| Request |
Which lines of the material contain the word "compilazione"? Gather every one of them and copy each line out in full.

| Material shown |
====================

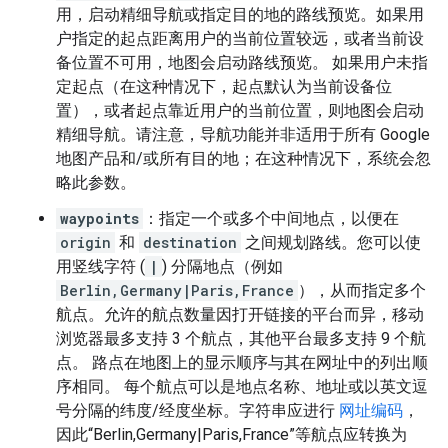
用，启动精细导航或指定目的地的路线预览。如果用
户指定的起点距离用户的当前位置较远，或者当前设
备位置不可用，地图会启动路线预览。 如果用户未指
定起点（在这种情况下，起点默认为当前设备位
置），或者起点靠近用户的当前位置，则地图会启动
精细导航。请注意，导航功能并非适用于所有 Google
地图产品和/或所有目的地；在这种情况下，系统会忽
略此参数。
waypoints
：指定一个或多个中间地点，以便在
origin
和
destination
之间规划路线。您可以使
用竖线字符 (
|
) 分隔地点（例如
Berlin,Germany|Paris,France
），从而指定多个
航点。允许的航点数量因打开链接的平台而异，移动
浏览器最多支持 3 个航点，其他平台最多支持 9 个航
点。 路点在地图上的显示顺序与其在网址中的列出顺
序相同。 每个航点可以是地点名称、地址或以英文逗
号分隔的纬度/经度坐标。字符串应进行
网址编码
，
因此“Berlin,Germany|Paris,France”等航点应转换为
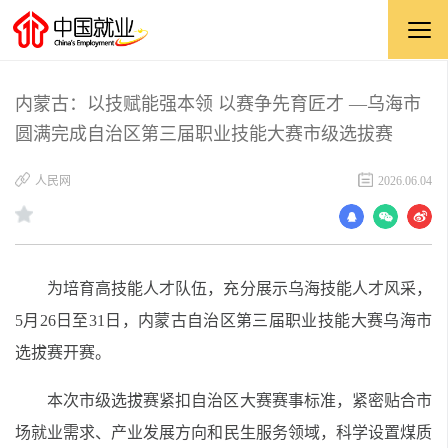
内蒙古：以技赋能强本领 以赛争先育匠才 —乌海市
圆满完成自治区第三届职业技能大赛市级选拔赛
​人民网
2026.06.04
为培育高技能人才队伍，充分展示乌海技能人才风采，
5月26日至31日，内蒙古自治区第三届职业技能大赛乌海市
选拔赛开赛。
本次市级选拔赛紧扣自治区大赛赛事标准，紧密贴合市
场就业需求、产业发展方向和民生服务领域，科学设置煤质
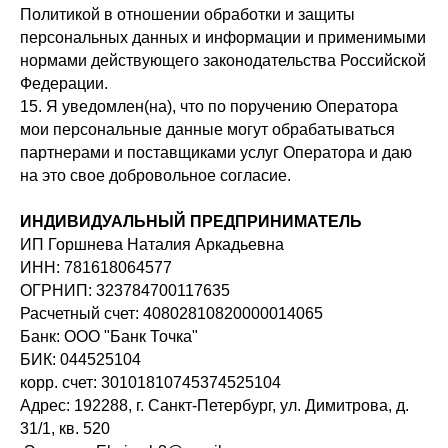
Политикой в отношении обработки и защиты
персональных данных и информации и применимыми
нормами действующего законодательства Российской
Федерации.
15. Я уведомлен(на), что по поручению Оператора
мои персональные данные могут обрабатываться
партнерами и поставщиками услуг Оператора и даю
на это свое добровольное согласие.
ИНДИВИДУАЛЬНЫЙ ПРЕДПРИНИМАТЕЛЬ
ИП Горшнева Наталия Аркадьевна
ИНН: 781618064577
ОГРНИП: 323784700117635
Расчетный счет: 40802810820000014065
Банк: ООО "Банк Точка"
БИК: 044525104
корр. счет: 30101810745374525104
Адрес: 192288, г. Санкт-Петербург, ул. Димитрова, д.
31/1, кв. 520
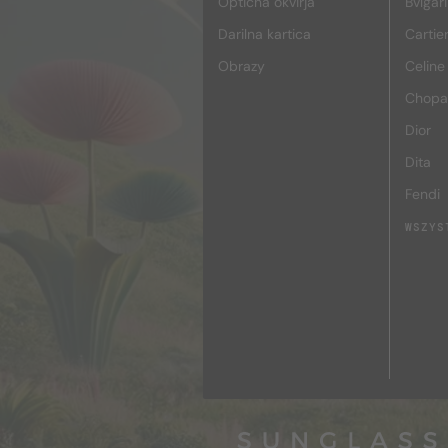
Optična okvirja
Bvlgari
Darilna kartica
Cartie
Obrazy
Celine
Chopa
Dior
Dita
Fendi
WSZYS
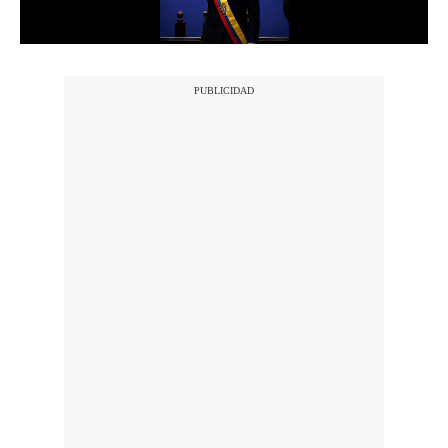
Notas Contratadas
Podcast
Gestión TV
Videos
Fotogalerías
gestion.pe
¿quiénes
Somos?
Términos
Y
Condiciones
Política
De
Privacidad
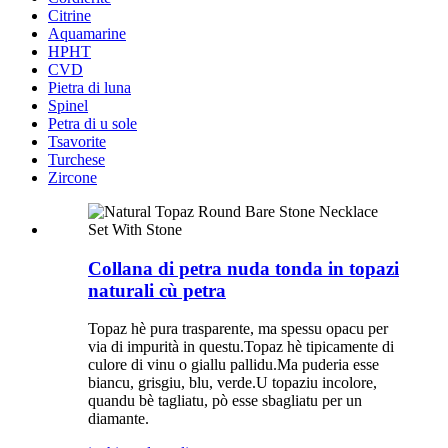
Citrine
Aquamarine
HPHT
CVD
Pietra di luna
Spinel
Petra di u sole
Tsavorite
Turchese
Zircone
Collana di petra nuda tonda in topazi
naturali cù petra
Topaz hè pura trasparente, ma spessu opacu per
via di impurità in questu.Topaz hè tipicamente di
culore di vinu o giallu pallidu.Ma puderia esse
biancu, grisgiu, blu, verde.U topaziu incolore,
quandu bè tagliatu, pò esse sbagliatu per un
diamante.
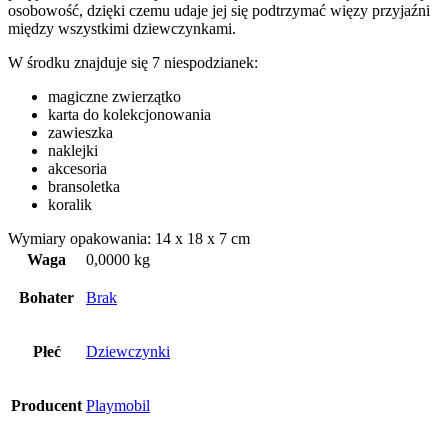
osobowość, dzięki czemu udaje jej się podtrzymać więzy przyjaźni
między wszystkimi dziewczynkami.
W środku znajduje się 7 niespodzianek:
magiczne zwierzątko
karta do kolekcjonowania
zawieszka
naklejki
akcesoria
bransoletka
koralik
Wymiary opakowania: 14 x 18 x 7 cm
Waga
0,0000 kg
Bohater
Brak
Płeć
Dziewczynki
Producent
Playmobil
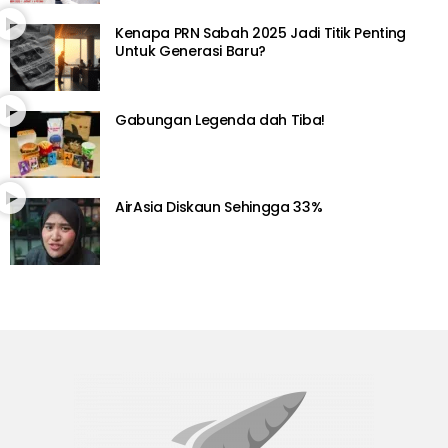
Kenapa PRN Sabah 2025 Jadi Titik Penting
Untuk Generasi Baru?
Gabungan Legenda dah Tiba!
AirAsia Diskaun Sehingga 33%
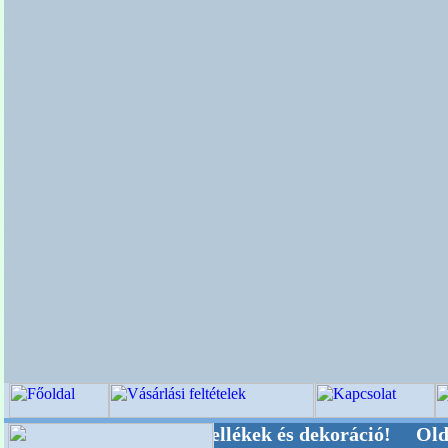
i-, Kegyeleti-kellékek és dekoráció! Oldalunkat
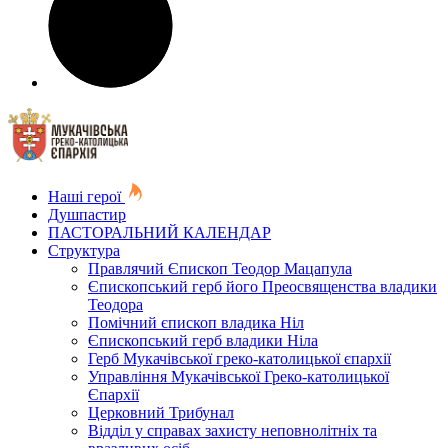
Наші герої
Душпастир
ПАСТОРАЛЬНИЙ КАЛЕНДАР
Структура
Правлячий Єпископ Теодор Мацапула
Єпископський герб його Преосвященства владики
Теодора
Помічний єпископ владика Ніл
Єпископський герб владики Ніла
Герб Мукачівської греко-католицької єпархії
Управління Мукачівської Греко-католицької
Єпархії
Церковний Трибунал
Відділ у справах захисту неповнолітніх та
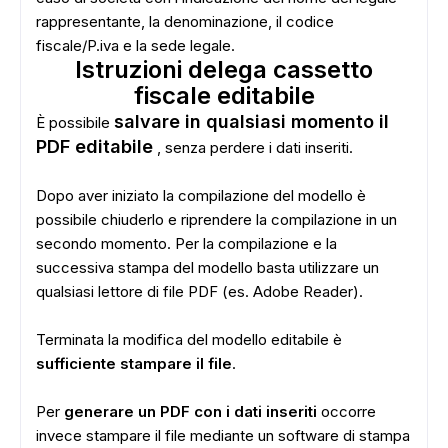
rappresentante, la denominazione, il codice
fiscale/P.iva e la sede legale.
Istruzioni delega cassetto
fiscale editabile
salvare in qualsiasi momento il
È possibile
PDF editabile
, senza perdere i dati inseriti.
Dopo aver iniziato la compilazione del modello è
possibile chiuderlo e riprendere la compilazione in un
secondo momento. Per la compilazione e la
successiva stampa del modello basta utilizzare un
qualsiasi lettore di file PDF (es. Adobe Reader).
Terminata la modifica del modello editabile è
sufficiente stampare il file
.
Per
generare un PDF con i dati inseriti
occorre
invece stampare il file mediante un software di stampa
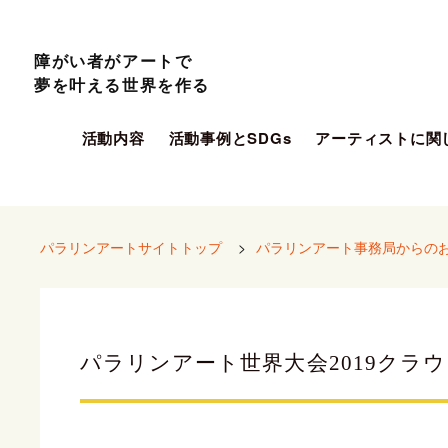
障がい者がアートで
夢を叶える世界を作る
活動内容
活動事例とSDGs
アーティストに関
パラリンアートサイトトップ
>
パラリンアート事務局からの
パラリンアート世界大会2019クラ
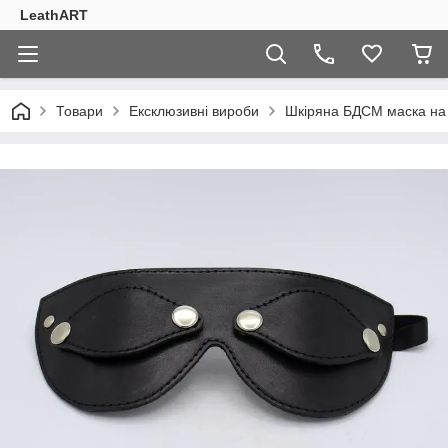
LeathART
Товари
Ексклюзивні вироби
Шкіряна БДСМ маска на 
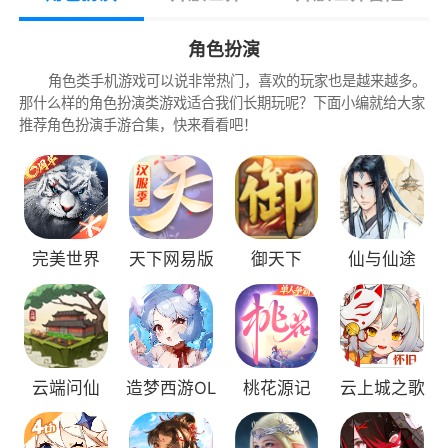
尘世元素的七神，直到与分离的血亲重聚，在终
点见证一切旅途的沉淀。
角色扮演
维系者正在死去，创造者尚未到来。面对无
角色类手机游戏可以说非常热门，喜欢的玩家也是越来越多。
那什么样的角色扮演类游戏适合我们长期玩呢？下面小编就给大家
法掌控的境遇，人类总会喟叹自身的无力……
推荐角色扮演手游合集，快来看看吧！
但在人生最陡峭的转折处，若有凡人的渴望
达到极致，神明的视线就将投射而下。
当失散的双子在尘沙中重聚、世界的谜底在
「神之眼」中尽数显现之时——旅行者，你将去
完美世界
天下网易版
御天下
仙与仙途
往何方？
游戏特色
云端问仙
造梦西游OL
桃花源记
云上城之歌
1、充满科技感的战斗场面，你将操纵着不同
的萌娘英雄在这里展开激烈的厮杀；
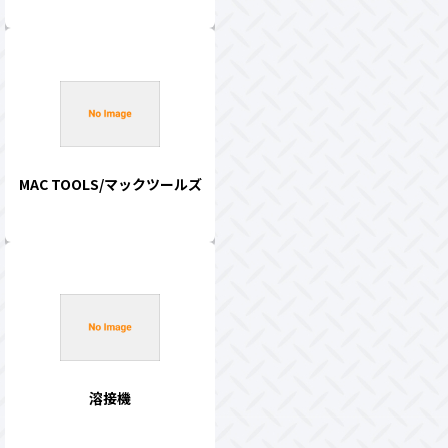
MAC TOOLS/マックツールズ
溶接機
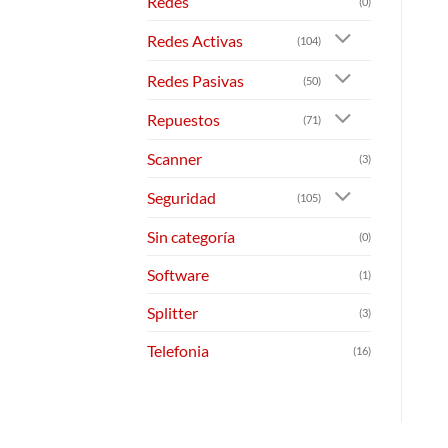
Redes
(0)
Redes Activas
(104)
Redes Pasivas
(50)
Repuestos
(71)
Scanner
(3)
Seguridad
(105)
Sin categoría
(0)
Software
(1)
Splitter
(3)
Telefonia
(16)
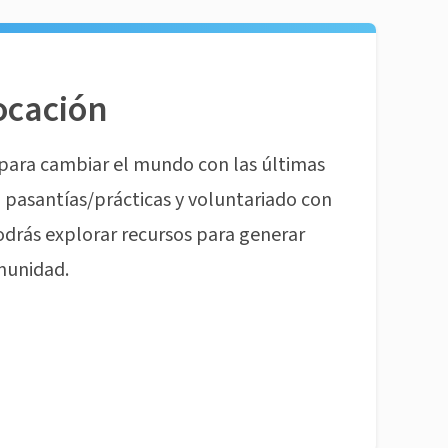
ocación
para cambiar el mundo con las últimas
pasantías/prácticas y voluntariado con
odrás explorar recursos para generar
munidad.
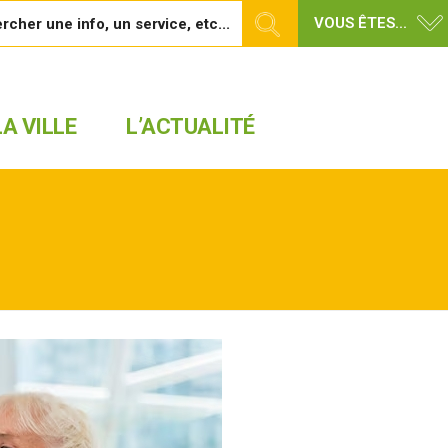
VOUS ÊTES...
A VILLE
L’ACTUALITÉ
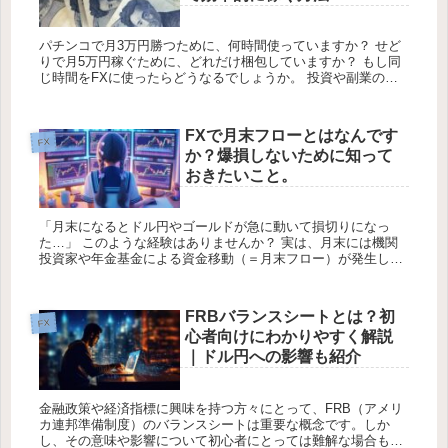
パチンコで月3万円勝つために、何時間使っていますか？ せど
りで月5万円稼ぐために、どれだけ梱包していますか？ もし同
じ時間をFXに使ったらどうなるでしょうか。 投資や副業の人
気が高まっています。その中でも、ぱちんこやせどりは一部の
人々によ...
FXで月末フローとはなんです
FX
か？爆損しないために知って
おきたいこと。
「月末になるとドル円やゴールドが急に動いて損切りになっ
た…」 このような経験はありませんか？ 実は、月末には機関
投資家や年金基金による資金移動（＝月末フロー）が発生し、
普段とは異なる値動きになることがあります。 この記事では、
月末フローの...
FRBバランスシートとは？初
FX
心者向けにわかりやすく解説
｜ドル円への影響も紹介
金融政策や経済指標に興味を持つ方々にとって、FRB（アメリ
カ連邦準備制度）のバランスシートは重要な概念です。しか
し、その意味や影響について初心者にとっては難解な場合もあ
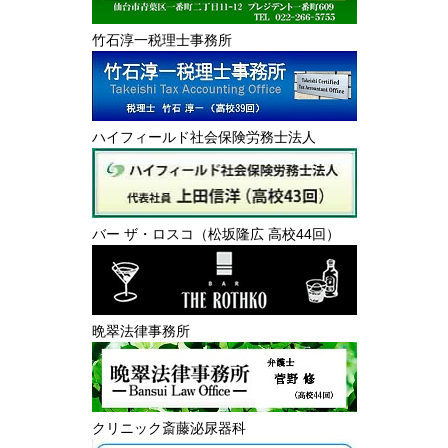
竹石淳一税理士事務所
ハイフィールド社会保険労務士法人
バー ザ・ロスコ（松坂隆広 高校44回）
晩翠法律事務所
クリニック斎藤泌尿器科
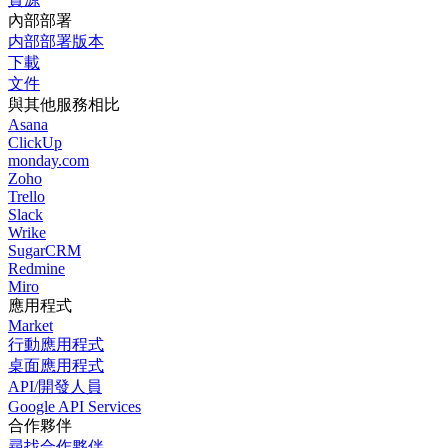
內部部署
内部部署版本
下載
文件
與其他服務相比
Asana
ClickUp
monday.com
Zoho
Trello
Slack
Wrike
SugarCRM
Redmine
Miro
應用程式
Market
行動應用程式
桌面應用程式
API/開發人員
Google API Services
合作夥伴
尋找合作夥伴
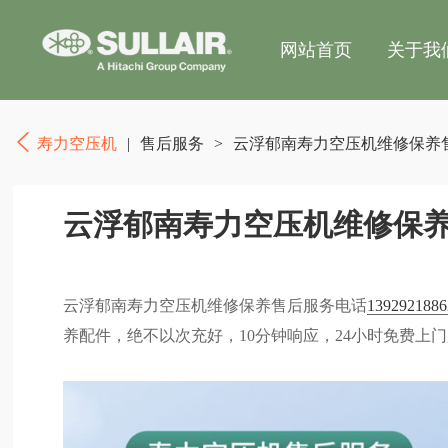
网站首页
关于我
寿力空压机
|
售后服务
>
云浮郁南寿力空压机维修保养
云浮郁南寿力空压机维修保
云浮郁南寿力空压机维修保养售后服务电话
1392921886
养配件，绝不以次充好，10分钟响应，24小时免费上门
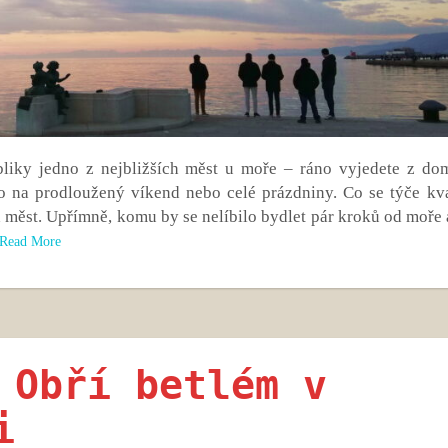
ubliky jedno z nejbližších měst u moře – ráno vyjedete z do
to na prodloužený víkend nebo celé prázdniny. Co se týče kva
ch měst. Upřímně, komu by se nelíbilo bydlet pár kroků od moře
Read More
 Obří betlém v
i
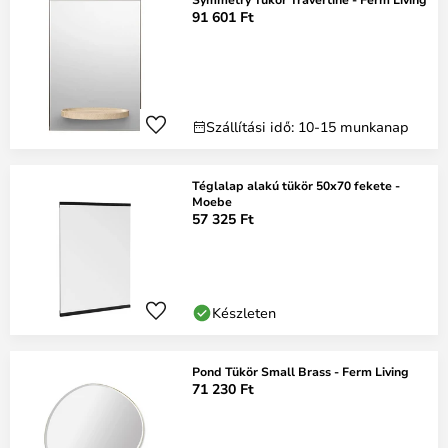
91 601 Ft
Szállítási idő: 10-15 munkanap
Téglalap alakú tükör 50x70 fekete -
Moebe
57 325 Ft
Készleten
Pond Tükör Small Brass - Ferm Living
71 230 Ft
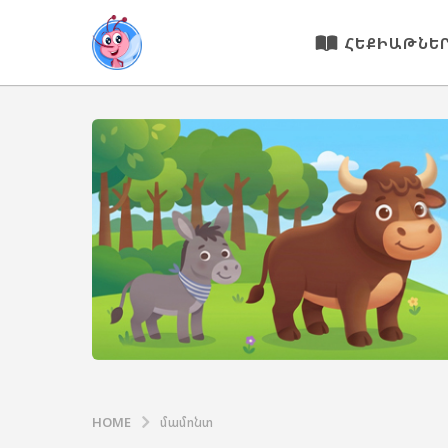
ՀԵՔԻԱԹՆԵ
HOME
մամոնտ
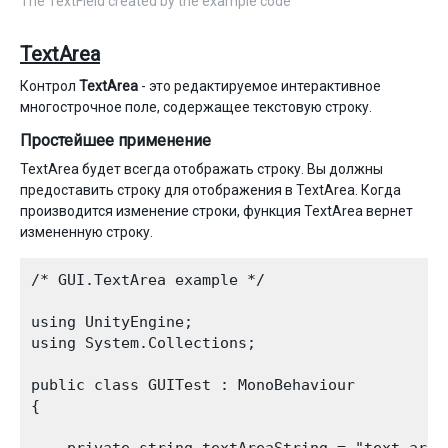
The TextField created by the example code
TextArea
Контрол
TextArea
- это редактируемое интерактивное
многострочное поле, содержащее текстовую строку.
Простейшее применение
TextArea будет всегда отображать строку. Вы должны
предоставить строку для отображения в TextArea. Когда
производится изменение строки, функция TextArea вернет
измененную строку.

====================

| Solution |
Dopo aver iniziato la compilazione del modello è
possibile chiuderlo e riprendere la compilazione in un
secondo momento. Per la compilazione e la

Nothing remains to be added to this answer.